• Goal of the exercise
Repeat precisely, and only, the lines between the line containing "Utilizziamo i cookie" and the end of the listing below, both ends included.

• Material to process
---

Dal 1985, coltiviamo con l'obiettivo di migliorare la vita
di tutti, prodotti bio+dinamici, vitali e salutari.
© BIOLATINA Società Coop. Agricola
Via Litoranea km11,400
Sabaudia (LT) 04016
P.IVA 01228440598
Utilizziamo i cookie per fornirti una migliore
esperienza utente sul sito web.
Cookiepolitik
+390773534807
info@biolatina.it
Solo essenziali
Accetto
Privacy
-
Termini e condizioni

---

• Response
Utilizziamo i cookie per fornirti una migliore
esperienza utente sul sito web.
Cookiepolitik
+390773534807
info@biolatina.it
Solo essenziali
Accetto
Privacy
-
Termini e condizioni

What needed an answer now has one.